During the uprisings around the United States and beyond following the police murder of George Floyd in Minneapolis, like many scholars of policing, Dr. Stuart Schrader, associate director of JHU’s Program in Racism, Immigration, and Citizenship, felt the need to historicize and contextualize the police response to these protest events. Now, almost exactly two years later, a new special double issue of the journal Small Wars & Insurgencies has been published under Schrader’s editorial leadership, representing a wide-ranging critical inquiry into the history of “police militarization.”
Titled “Global Counterinsurgency and the Police-Military Continuum,” this special issue features fourteen original peer-reviewed articles, chosen from an even larger competitive pool of submissions, plus an introductory essay by Schrader that elucidates the issue’s keywords of “global counterinsurgency” and “police-military continuum.”

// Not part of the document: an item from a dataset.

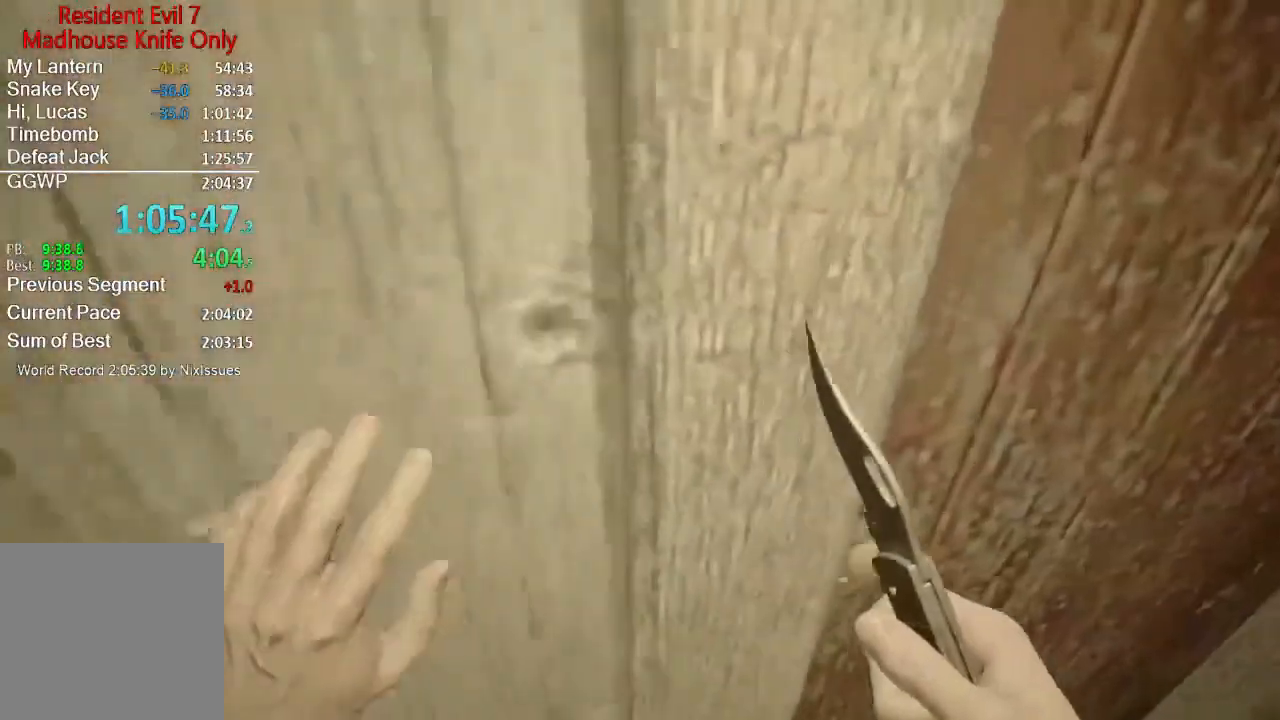
{"buttons": ["L3"], "left_stick": "up", "right_stick": "down-left", "events": [[66, "A", "up"], [66, "L3", "down"], [167, "A", "down"], [167, "L3", "up"], [200, "A", "up"], [267, "A", "down"], [333, "A", "up"], [333, "left_stick", "up"], [400, "A", "down"], [433, "L3", "down"], [467, "A", "up"], [500, "right_stick", "down-left"]]}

Authors in the special issue cover topics from recent history, such as shifting police tactics in response to new protest movements in Malaysia or contemporary terrorism-prevention measures in Kenya, as well as the more distant past, including the relationship between police repression of worker uprisings in colonial Tanganyika and policing in London during the 1950s. Bringing together historians, sociologists, geographers, political scientists, and others, the issue represents multi- and inter-disciplinary approaches to examining the relationship between policing and counterinsurgency around the globe.
Some of the articles further refine Schrader’s own research interests in Cold War foreign police training operations, both by extending this analysis to more recent eras and by focusing on other countries involved in foreign police training, like West Germany.
Schrader commented that he was gratified that scholars at all levels, “from PhD student to full professor,” and focused on countries and regions “far beyond the United States,” were interested in this project. “I hope this special issue will outline a new approach to the critical analysis of police, situating its development in direct relationship to the control and suppression of protest and highlighting the importance of international and imperial connections among police agencies.”
The JHU Program in Racism, Immigration, and Citizenship is looking forward to supporting further conversations among scholars working on policing in a critical and global perspective, including at a planned conference next year co-sponsored with the University of Chicago’s Department of Sociology.